[Transcribed page contents]
= Beginning of Section =
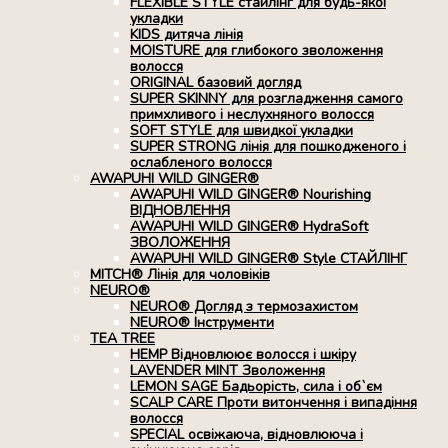
FLEXIBLE STYLE стайлінг для будь-якої
укладки
KIDS дитяча лінія
MOISTURE для глибокого зволоження
волосся
ORIGINAL базовий догляд
SUPER SKINNY для розгладження самого
примхливого і неслухняного волосся
SOFT STYLE для швидкої укладки
SUPER STRONG лінія для пошкодженого і
ослабленого волосся
AWAPUHI WILD GINGER®
AWAPUHI WILD GINGER® Nourishing
ВІДНОВЛЕННЯ
AWAPUHI WILD GINGER® HydraSoft
ЗВОЛОЖЕННЯ
AWAPUHI WILD GINGER® Style СТАЙЛІНГ
MITCH® Лінія для чоловіків
NEURO®
NEURO® Догляд з термозахистом
NEURO® Інструменти
TEA TREE
HEMP Відновлюює волосся і шкіру
LAVENDER MINT Зволоження
LEMON SAGE Бадьорість, сила і об`єм
SCALP CARE Проти витончення і випадіння
волосся
SPECIAL освіжаюча, відновлююча і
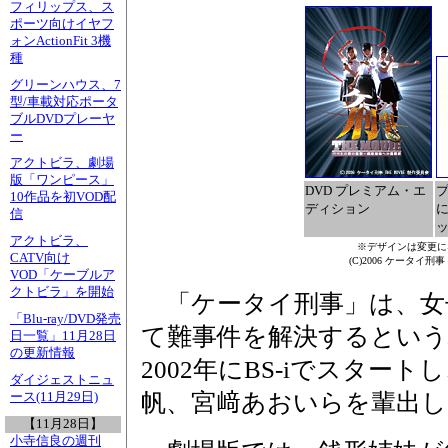
フィリップス、ス
ポーツ向けイヤフ
ォンActionFit 3機
種
グリーンハウス、7
型/車載対応ポータ
ブルDVDプレーヤ
ー
アクトビラ、劇場
版「ワンピース」
DVD プレミアム・エ
10作品を初VOD配
ディション
信
アクトビラ、
※デザインは変更に
CATV向け
(C)2006 ケータイ刑事
VOD「ケーブルア
クトビラ」を開始
「ケータイ刑事」は、女
「Blu-ray/DVD発売
て難事件を解決するとい
日一覧」11月28日
の更新情報
2002年にBS-iでスター
ダイジェストニュ
帆、宮﨑あおいらを輩出し
ース(11月29日)
【11月28日】
小寺信良の週刊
= End of Section =
** What is being asked **
Among the entries above, which lines include "NEURO"? List them all.

** Solution to this task **
NEURO®
NEURO® Догляд з термозахистом
NEURO® Інструменти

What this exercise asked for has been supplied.